In instances where the Committee would refer matters to the portfolio committees that dealt with the subject matter of the submission, it would also write to the individuals. However, where submissions evoked a desirability to amend the Constitution, the Committee would usually call the submitters similar to what it did with Equal Education. As Members would recall, Equal Education presented to the Committee after Adv Mjenxane had presented his legal opinion.

Ms Sipamla confirmed that it was for the Committee to decide on the strategy going forward. The Committee should hear from the submitters, but it was also recommended to receive legal advice and to call the relevant stakeholders where necessary such as PanSALB to respond to the proposals in the submissions. The Committee could then decide on the desirability after considering the stakeholders, the submitters, and the legal advice from Parliamentary Legal Services.

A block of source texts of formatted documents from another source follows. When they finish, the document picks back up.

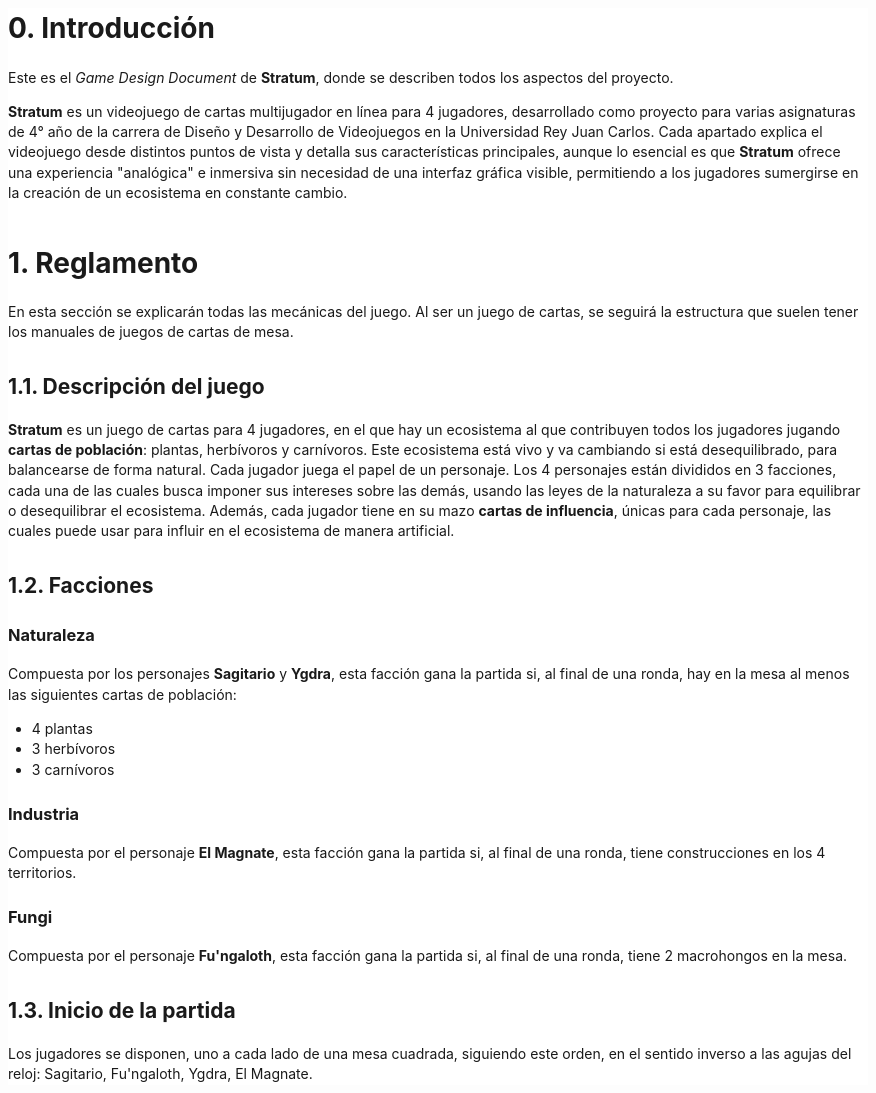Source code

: 


# 0. Introducción

Este es el _Game Design Document_ de **Stratum**, donde se describen todos los aspectos del proyecto.

**Stratum** es un videojuego de cartas multijugador en línea para 4 jugadores, desarrollado como proyecto para varias asignaturas de 4° año de la carrera de Diseño y Desarrollo de Videojuegos en la Universidad Rey Juan Carlos. Cada apartado explica el videojuego desde distintos puntos de vista y detalla sus características principales, aunque lo esencial es que **Stratum** ofrece una experiencia "analógica" e inmersiva sin necesidad de una interfaz gráfica visible, permitiendo a los jugadores sumergirse en la creación de un ecosistema en constante cambio.


# 1. Reglamento
En esta sección se explicarán todas las mecánicas del juego. Al ser un juego de cartas, se seguirá la estructura que suelen tener los manuales de  juegos de cartas de mesa.

## 1.1. Descripción del juego
**Stratum** es un juego de cartas para 4 jugadores, en el que hay un ecosistema al que contribuyen todos los jugadores jugando **cartas de población**: plantas, herbívoros y carnívoros. Este ecosistema está vivo y va cambiando si está desequilibrado, para balancearse de forma natural. Cada jugador juega el papel de un personaje. Los 4 personajes están divididos en 3 facciones, cada una de las cuales busca imponer sus intereses sobre las demás, usando las leyes de la naturaleza a su favor para equilibrar o desequilibrar el ecosistema. Además, cada jugador tiene en su mazo **cartas de influencia**, únicas para cada personaje, las cuales puede usar para influir en el ecosistema de manera artificial.

## 1.2. Facciones

### Naturaleza
Compuesta por los personajes **Sagitario** y **Ygdra**, esta facción gana la partida si, al final de una ronda, hay en la mesa al menos las siguientes cartas de población:
- 4 plantas
- 3 herbívoros
- 3 carnívoros

### Industria
Compuesta por el personaje **El Magnate**, esta facción gana la partida si, al final de una ronda, tiene construcciones en los 4 territorios.

### Fungi
Compuesta por el personaje **Fu'ngaloth**, esta facción gana la partida si, al final de una ronda, tiene 2 macrohongos en la mesa.

## 1.3. Inicio de la partida
Los jugadores se disponen, uno a cada lado de una mesa cuadrada, siguiendo este orden, en el sentido inverso a las agujas del reloj: Sagitario, Fu'ngaloth, Ygdra, El Magnate.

Mr Mthethwa proposed that Ms Sipamla should prepare a high-level summary in a table with a column on the submission, the legal opinion, the desirability of each matter, and finally a space for the Committee’s decision on the submission. The Committee would select those that it found to be undesirable, and those that still needed to be reprocessed.

Mr Nqola supported the proposal.

The Secretary noted the Committee did not receive a briefing on Opinion 34 of 2020 on the review of S1 and the S36 cross-referenced with S37 in the Constitution.

Ms Ebrahim replied that this legal opinion was drafted by Adv Frankie Jenkins who was attending the Inter-Parliamentary Union (IPU) Assembly in Spain. He attempted to log onto the meeting platform, but it was possible that he had lost connection.

Mr Mthethwa thanked Ms Ebrahim for the clarification. The Committee would still receive this briefing, but it should deal with the opinions presented in the meanwhile so that it could have a way forward on these matters.

He confirmed that the Committee would receive a high-level summary on all the submissions and legal opinions in the form of a table so it could reflect and make its decision. He thanked Legal Services for the excellent work in assisting the Committee which clarified the Committee’s role in these submissions. The Committee would consider its detailed inputs in making a decision. He thanked Members and closed the meeting.